てんきあめ
先刻まで曇っていた空は今は晴れ、午後の太陽がアーカムを優しく照らしている。
立ち並ぶ高層ビルの一つ、とあるアパートの一室に二人の人影が居た。
一人はベッドに横たわる老人、もう一人はその傍らに立つ少女だ。
「そろそろか?」
少女が老人に問うた。
「ああ」
老人が答える。
「そうか」
少女はそう言って目を伏せた。
「結局、お前を置き去りにすることになっちまったな。アル」
許しを請う様に老人は少女に言った。
「何を今更、こうなることは覚悟しておったよ。九郎」
少女は微笑みながら輩に答えた。
「九朔は?」
老人は息子のことを問うた。
「こっちに向かっておるとは連絡は来たが…… 全くあの親不孝者めが」
少女は息子は間に合わぬ事を告げた。
「そうか」
少女のいつもの調子に老人は笑いながら答えた。
「なぁ、楽しかったか?」
少女はさらに問うた。
「子育てに、探偵業にお前との生活。月並みだけど良い人生だったぜ」
老人はこれまでの人生を回顧して断言した。
二人の話は尽きせぬ。二人は夫婦、比翼の鳥、その今生の別れに話が尽きることなど有ろう筈もない。
「そろそろみたいだ」
老人は静かに自らの生の終わりが間近であることを告げた。
「そうか」
少女は素っ気なく答える。
「アル」
今一度、老人は最愛の者の名を呼ぶ。
「何だ?」
少女が問うた。
「ありがとうな」
老人はそう言って優しく微笑む。
「それは妾の台詞だ、莫迦者」
少女も微笑みを浮かべた。
不意に老人は少女の頭を撫でた。ゴツゴツとした大きく、温かい手。
幾たびこの手に撫でられたか少女は数えることも出来ぬ。
微笑みを浮かべたまま、老人は逝った。少女もまた、微笑みを浮かべていた──浮かべていられた。
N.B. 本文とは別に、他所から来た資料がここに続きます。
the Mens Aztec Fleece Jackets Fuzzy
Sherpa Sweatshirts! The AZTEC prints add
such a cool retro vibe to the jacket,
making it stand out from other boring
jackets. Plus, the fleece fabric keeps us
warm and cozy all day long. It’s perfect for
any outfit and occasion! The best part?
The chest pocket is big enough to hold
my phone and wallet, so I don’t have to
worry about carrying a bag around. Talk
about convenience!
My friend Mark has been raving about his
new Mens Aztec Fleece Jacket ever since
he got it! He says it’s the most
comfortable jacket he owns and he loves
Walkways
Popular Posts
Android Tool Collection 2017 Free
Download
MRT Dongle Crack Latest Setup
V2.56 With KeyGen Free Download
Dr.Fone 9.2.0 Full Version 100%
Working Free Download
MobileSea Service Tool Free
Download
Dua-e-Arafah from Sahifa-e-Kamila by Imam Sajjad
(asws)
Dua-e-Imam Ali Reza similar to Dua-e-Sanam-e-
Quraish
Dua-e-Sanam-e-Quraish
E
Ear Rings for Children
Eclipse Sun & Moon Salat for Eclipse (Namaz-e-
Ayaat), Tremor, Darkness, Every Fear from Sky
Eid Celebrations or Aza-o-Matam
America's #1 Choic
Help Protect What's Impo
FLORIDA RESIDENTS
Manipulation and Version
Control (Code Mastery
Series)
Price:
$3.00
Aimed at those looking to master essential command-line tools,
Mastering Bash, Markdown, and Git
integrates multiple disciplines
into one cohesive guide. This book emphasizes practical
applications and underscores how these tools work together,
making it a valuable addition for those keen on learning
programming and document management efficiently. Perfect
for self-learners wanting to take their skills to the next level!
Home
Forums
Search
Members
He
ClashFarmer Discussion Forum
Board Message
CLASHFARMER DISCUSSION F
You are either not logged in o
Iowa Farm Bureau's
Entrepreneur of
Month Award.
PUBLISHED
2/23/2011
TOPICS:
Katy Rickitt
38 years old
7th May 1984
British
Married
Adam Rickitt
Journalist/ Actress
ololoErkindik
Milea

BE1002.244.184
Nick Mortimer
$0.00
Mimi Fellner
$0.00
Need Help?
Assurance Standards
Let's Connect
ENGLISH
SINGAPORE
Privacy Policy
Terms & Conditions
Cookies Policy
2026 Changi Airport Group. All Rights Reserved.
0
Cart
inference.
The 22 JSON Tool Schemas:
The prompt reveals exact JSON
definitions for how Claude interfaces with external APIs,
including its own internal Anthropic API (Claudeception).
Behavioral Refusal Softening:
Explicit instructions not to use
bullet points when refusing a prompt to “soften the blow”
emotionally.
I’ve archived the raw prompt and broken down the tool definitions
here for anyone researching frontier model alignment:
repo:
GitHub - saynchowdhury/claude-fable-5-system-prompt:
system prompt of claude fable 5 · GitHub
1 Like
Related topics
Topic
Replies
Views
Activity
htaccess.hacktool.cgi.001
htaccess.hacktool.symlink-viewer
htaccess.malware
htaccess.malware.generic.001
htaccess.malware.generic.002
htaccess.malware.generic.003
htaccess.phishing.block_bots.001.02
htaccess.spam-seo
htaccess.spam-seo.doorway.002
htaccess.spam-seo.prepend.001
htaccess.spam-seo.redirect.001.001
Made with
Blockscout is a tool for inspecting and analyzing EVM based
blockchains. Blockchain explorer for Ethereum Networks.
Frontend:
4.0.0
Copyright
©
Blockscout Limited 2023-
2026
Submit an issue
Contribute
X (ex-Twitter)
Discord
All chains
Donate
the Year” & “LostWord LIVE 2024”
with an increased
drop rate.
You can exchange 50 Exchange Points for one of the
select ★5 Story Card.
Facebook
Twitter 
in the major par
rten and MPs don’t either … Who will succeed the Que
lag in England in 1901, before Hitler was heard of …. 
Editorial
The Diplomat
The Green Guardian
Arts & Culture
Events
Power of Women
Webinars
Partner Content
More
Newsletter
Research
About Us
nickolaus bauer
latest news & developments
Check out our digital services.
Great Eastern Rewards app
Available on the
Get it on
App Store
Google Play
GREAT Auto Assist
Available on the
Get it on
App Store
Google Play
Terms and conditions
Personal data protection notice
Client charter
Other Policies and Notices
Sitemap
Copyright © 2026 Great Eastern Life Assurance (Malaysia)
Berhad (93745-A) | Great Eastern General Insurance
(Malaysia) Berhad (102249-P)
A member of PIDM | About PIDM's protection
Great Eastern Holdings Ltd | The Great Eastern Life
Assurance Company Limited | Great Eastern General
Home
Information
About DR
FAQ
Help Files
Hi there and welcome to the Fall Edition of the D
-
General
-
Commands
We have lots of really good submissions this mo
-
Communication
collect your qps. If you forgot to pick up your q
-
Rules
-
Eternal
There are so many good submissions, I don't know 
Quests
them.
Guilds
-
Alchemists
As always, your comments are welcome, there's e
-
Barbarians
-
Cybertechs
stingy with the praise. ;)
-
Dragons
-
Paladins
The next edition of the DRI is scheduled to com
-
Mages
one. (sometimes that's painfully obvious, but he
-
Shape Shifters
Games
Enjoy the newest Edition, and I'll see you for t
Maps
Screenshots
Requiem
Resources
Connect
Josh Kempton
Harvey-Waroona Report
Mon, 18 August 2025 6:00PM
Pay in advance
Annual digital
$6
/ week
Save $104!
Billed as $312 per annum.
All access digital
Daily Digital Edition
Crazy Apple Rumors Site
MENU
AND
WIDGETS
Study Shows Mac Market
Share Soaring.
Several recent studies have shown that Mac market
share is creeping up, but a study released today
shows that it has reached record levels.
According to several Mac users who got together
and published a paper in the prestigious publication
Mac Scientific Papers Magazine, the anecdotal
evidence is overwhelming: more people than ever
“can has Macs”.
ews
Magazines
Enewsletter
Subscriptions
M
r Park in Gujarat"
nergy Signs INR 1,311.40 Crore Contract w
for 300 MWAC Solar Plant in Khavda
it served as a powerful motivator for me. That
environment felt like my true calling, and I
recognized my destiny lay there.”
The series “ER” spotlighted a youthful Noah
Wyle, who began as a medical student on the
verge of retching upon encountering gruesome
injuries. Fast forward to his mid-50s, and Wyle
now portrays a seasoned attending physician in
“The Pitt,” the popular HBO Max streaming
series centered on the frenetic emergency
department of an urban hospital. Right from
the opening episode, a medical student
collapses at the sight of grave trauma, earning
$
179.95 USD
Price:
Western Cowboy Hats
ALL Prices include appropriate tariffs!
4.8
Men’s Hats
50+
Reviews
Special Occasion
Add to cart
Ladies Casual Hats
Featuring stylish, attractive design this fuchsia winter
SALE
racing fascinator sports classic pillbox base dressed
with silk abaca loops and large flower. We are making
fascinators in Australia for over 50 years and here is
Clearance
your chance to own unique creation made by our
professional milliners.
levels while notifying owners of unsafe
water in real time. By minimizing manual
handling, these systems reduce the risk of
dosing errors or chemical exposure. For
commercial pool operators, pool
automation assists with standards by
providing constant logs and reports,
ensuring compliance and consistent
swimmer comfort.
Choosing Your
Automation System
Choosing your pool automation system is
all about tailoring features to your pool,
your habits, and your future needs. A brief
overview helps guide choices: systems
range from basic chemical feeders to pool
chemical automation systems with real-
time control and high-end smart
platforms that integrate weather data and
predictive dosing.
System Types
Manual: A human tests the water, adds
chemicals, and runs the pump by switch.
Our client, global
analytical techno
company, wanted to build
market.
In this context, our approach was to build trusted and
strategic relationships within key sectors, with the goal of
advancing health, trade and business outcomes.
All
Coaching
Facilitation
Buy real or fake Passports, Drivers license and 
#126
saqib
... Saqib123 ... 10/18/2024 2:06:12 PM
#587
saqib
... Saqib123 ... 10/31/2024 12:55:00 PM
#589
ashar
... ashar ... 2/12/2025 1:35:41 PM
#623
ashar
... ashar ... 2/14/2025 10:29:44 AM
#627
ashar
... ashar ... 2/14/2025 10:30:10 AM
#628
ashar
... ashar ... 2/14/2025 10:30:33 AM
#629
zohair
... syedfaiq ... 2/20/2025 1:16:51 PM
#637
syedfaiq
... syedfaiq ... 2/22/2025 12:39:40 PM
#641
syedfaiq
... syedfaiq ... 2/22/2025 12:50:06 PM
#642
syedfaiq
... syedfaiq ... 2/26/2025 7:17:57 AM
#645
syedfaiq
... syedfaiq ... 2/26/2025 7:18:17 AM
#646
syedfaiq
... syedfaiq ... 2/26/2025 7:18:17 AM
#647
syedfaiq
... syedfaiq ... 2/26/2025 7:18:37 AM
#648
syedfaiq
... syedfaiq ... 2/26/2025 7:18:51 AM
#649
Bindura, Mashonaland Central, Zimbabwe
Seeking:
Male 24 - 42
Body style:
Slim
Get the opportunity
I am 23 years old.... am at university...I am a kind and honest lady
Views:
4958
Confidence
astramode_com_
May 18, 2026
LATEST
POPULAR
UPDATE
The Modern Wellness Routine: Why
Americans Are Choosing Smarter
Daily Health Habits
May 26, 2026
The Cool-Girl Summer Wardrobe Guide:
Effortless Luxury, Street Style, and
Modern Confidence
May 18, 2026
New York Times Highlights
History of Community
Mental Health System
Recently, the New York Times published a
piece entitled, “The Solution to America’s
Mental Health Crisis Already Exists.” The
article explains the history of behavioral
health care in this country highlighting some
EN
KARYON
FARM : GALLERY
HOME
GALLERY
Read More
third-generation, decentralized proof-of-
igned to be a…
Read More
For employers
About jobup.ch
老人が息を引き取った直後、少女の頬を一筋の涙が走った。
─良かった。
少女は思った。
九郎の最期には微笑みを浮かべていようと決めていた、それを果たすことが出来たのだから。
「うっ、ううっ」
涙は止め処なく二つの瞳より溢れ、嗚咽が漏れる。
「九郎、九郎、九郎、九郎!」
愛しい者の名を何度と無く繰り返し、亡骸に縋って少女は泣いた。
判っていたこと、人の身で得るのは稀な死を越えた存在となった者を再び死すべき定めへと戻したのは彼女自身。
太陽の下で真っ当な人生を送る彼を望んだのも、その傍らにあり続けることを望んだのも彼女自身。
だから彼の死もまた不可避、永久に共にあり続けることを選ばなかった彼女の選択が招いた結果。
魔導書の身でありながら人を愛した彼女の誇り高い結果。
涙は尽きることなく、さめざめと降りしきる。
窓の外では、天気雨が降っていた。